Ein Herz für Störche haben auch die Dittmannsdorfer. „Bei uns fliegen viele rum. Doch sesshaft wurde bisher leider noch kein Paar“, sagt Alexander Fehrenbach. Jetzt möchte er gemeinsam mit Helfern ein Projekt starten. Ab kommendem Jahr wird auf eine hohe Esse ein Wagenrad gehievt und befestigt. Das Rad ist schon vorhanden. „Vielleicht nehmen das dann die Störche auch an, die bisher noch keine idealen Bedingungen fanden“, sagt der junge Mann. Die Leute würde das freuen. In Königshain gab es in diesem Jahr einen harten Kampf ums Storchennest. Rentnerin Elisabeth Seifert, die vom Balkon aus das Nest gut einsehen kann, erzählt: „Der erste Storch kam am 30. März. Der Partner erst acht Tage später. Und mit ihm zusammen ein dritter Storch.“ Um die Braut gab es heftiges Gezanke. Mit Schnäbeln und Flügeln attackierten sich die Männer und landeten letztendlich beide in der naheliegenden Stromleitung. „Bei uns ging plötzlich das Licht an und aus, weil sich die Störche verheddert hatten“, sagt die Königshainerin.

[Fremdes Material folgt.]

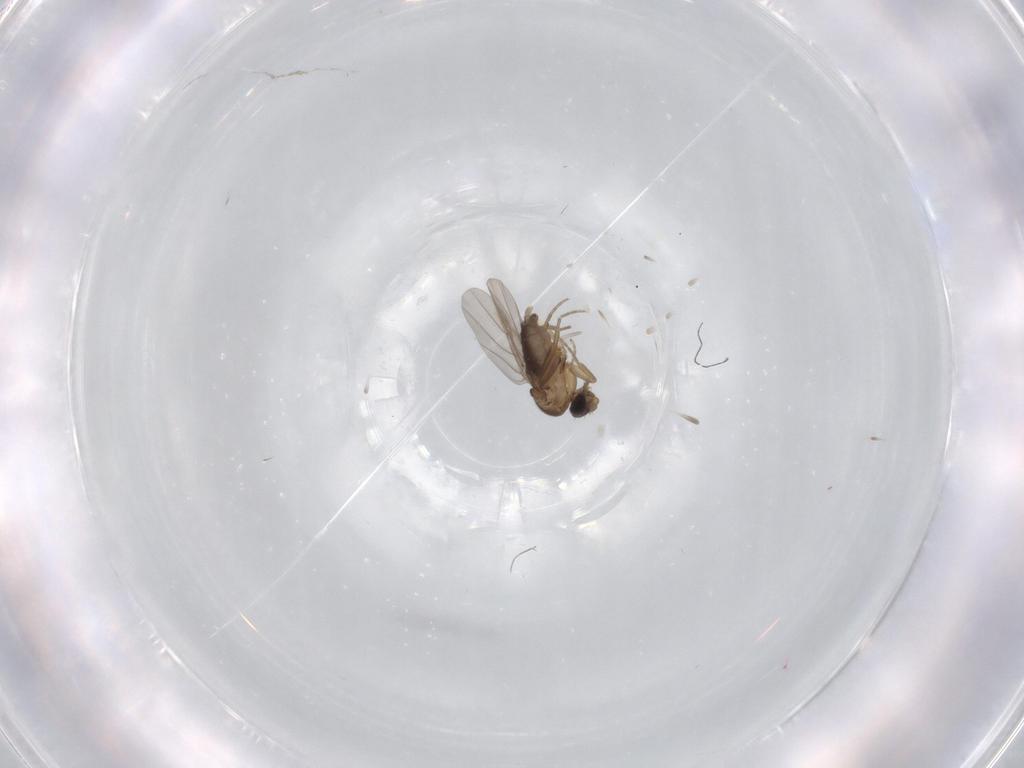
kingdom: Animalia
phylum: Arthropoda
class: Insecta
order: Diptera
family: Phoridae
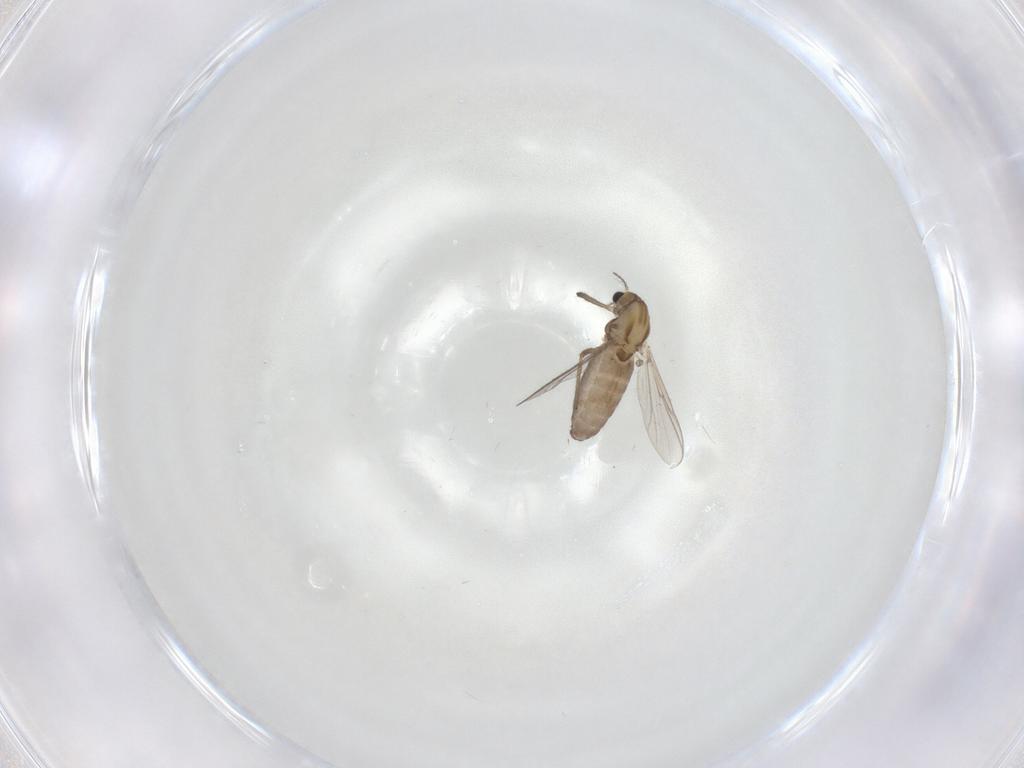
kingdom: Animalia
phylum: Arthropoda
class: Insecta
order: Diptera
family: Chironomidae
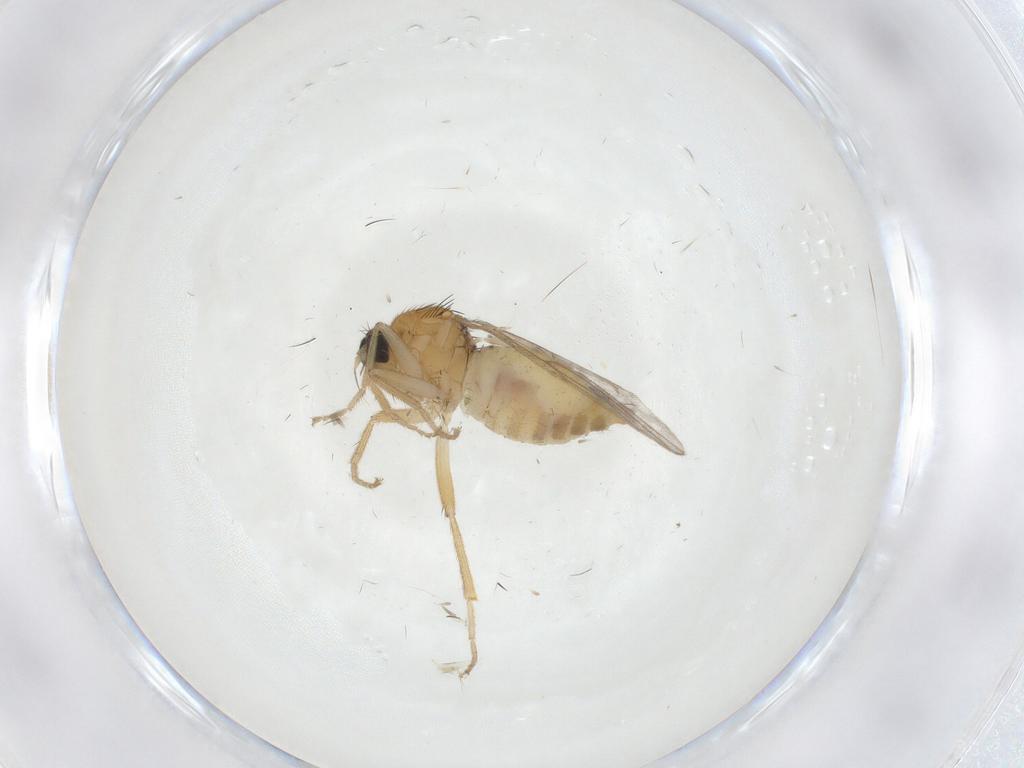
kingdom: Animalia
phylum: Arthropoda
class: Insecta
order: Diptera
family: Hybotidae
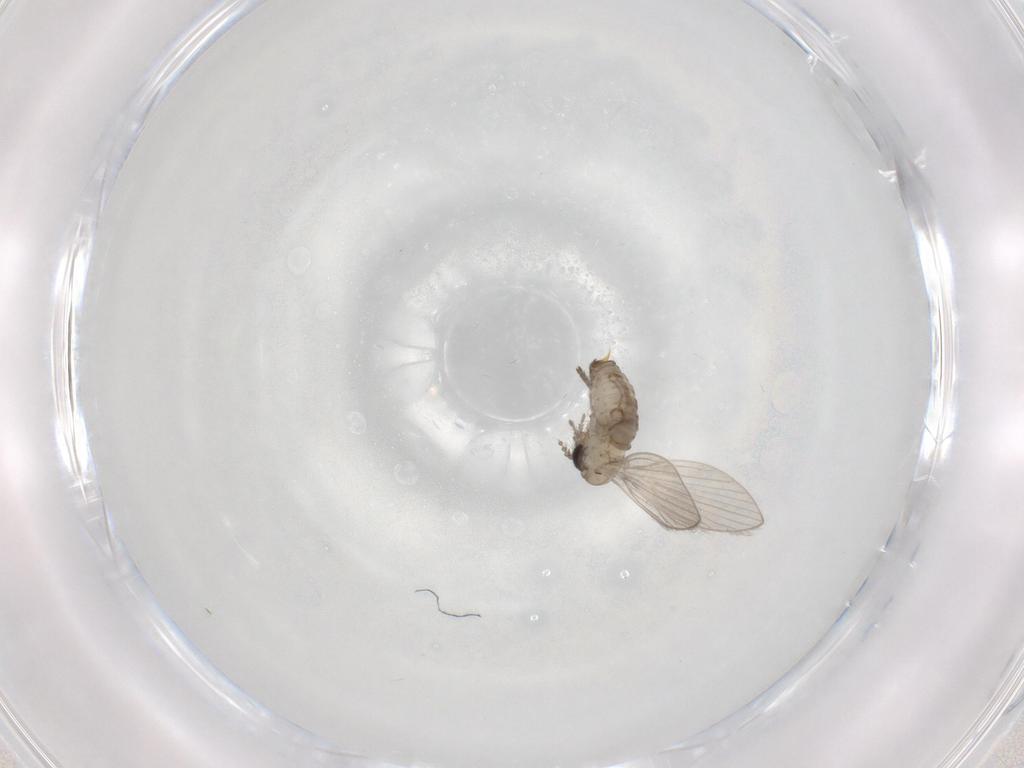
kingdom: Animalia
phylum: Arthropoda
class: Insecta
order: Diptera
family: Psychodidae
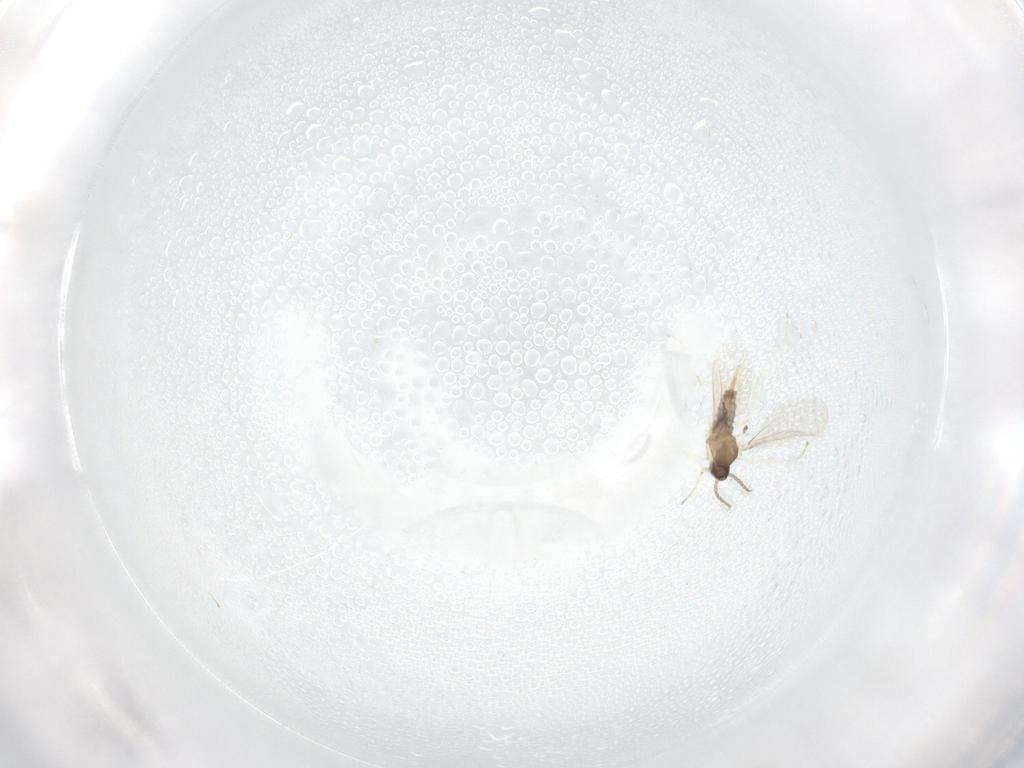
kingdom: Animalia
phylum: Arthropoda
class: Insecta
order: Diptera
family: Cecidomyiidae
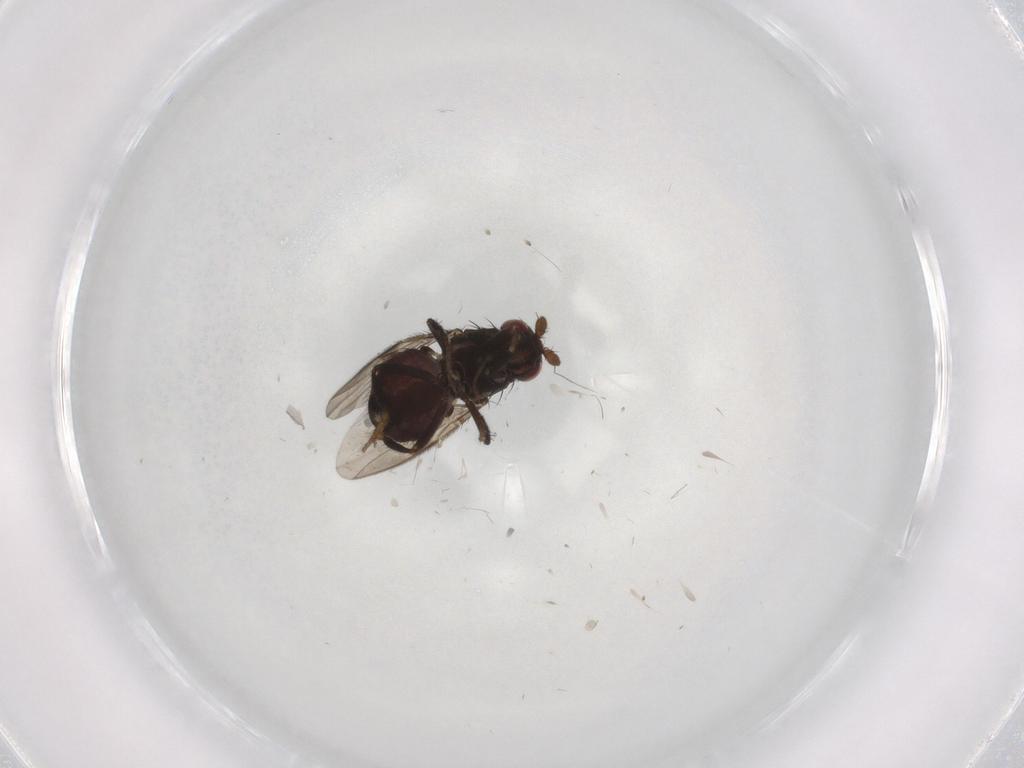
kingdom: Animalia
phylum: Arthropoda
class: Insecta
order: Diptera
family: Sphaeroceridae
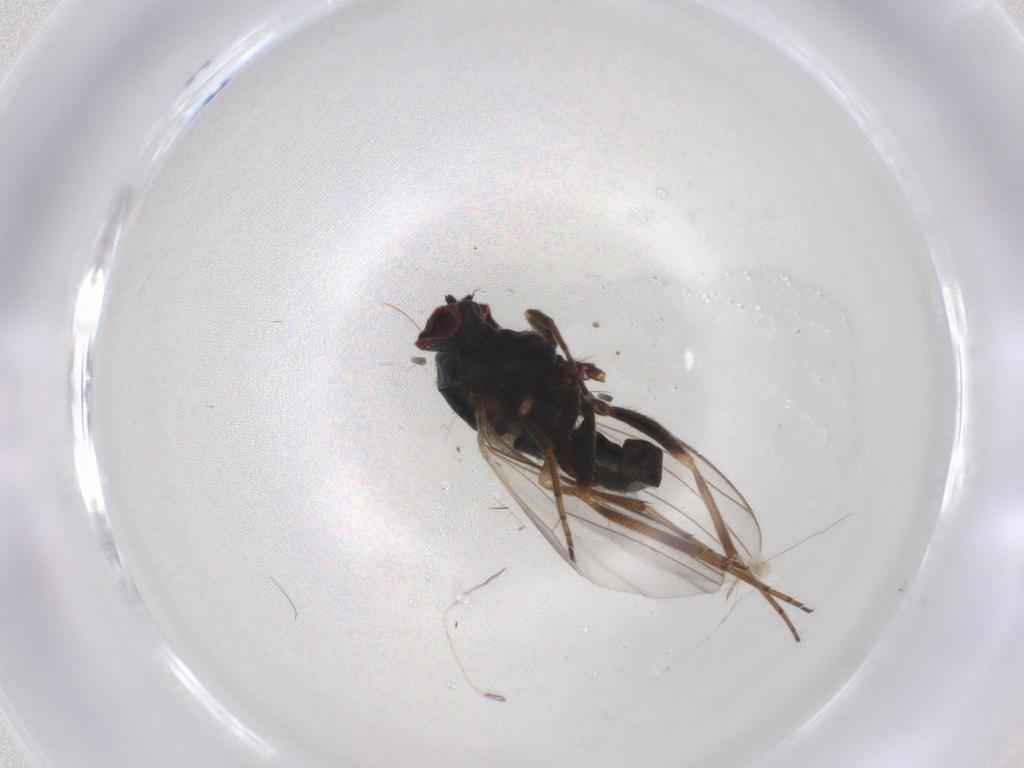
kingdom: Animalia
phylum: Arthropoda
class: Insecta
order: Diptera
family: Dolichopodidae
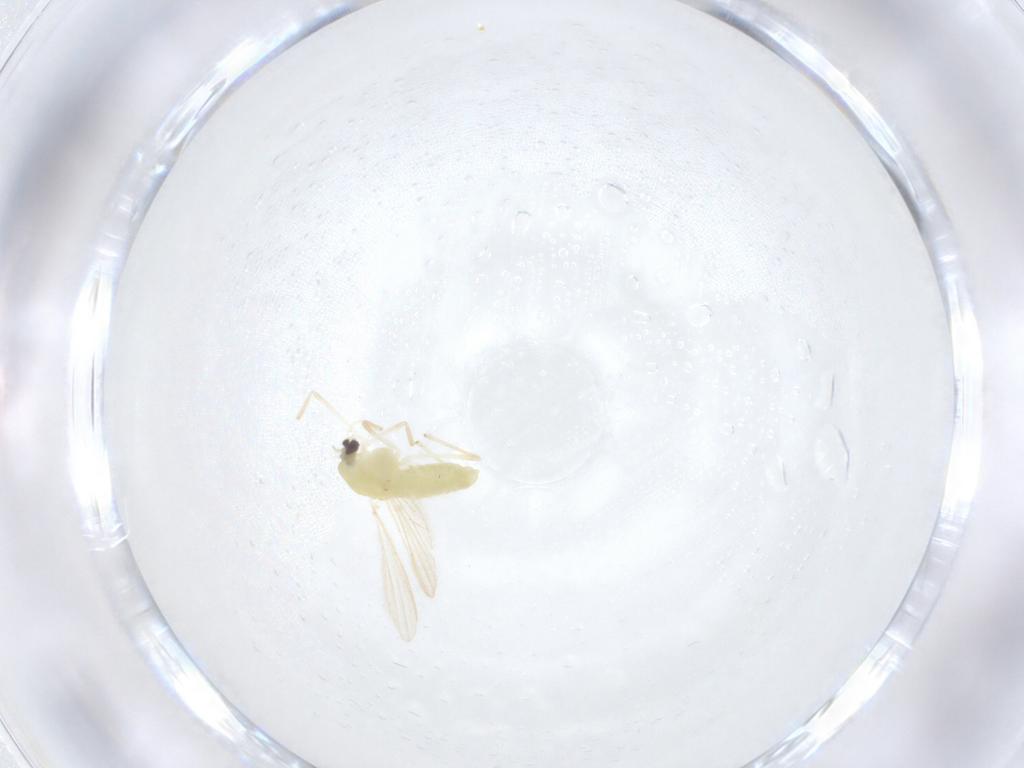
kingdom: Animalia
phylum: Arthropoda
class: Insecta
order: Diptera
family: Chironomidae
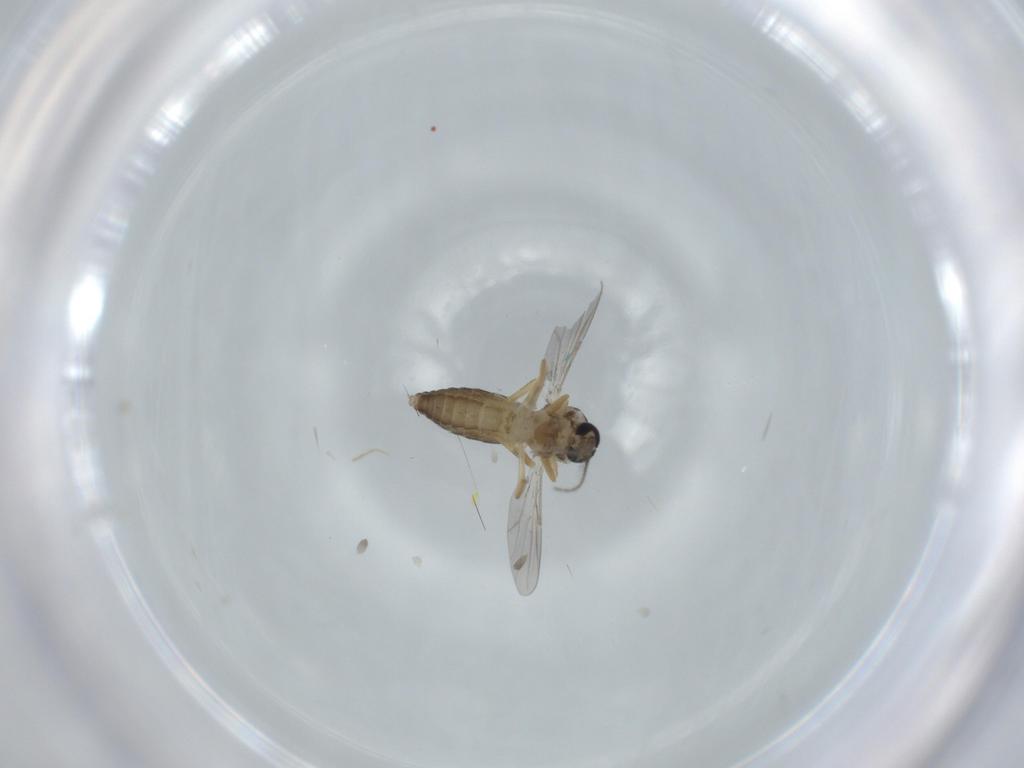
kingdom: Animalia
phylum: Arthropoda
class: Insecta
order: Diptera
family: Ceratopogonidae
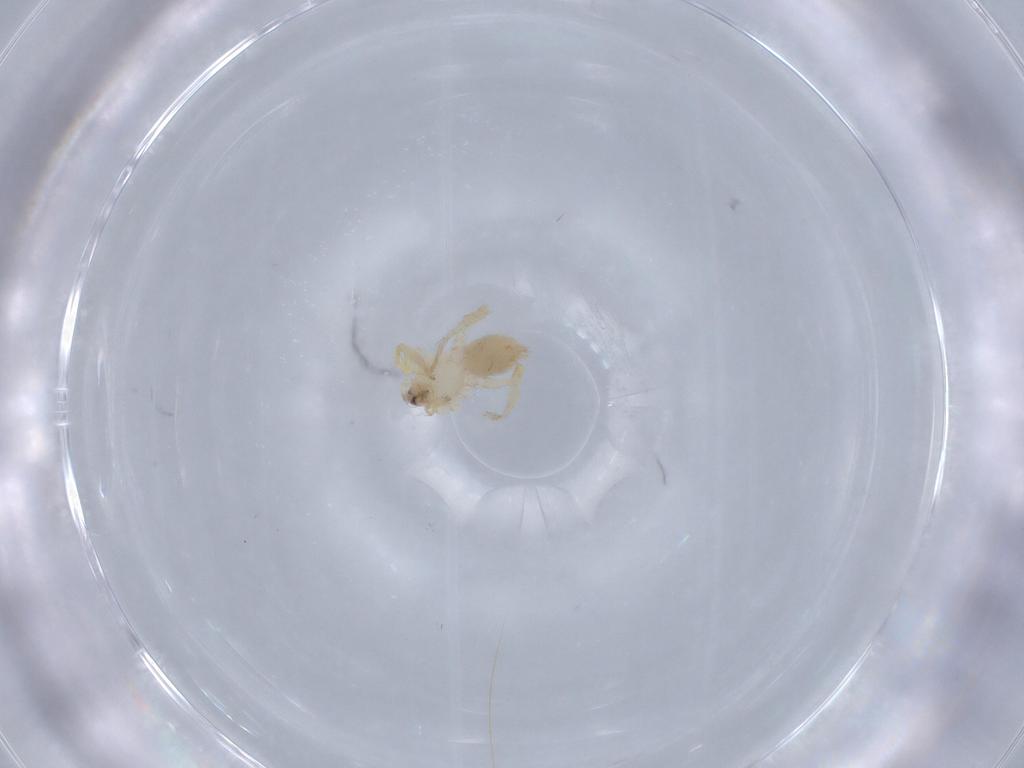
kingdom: Animalia
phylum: Arthropoda
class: Arachnida
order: Araneae
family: Oonopidae
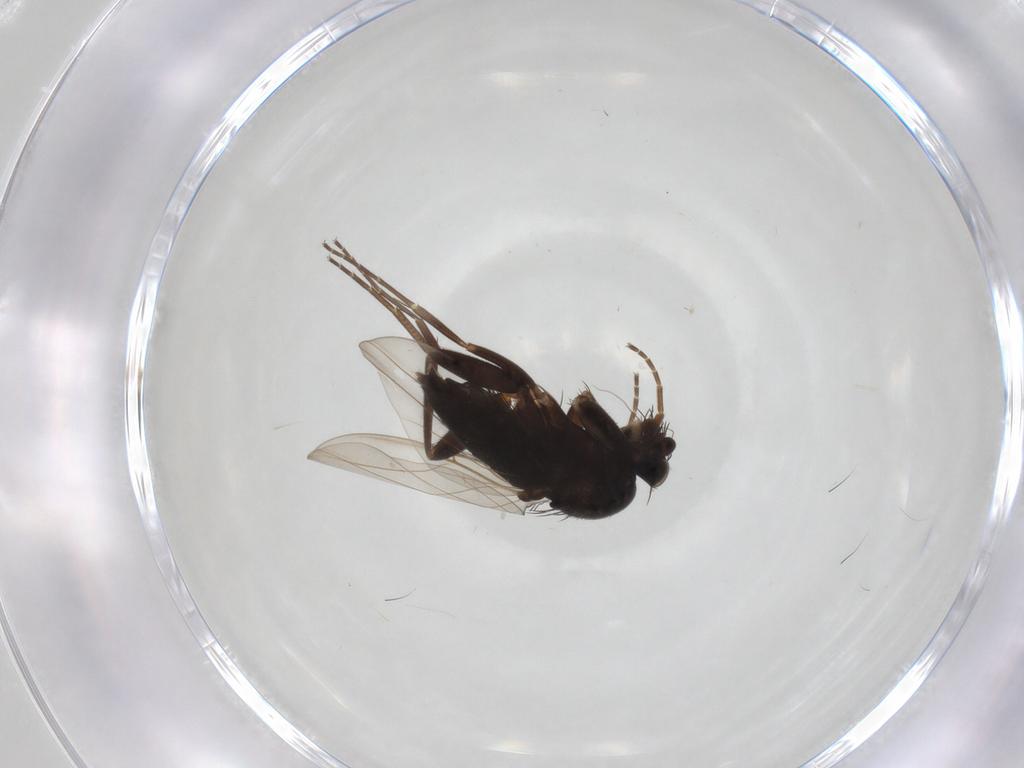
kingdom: Animalia
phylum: Arthropoda
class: Insecta
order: Diptera
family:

Zum Glück ist keinem der Tiere etwas passiert. Und auch die Leitung überstand den Kampf ohne Schaden. Durch die kleine Zeitverzögerung wird in Königshain noch nicht gebrütet. Der Altstorch vom Vorjahr gewann übrigens den Kampf um seine Braut. Und der Nebenbuhler hat sich verzogen. Jetzt ist Storchenhochzeit angesagt, mit Geklapper auf dem Nest unweit vom Gemeindeamt.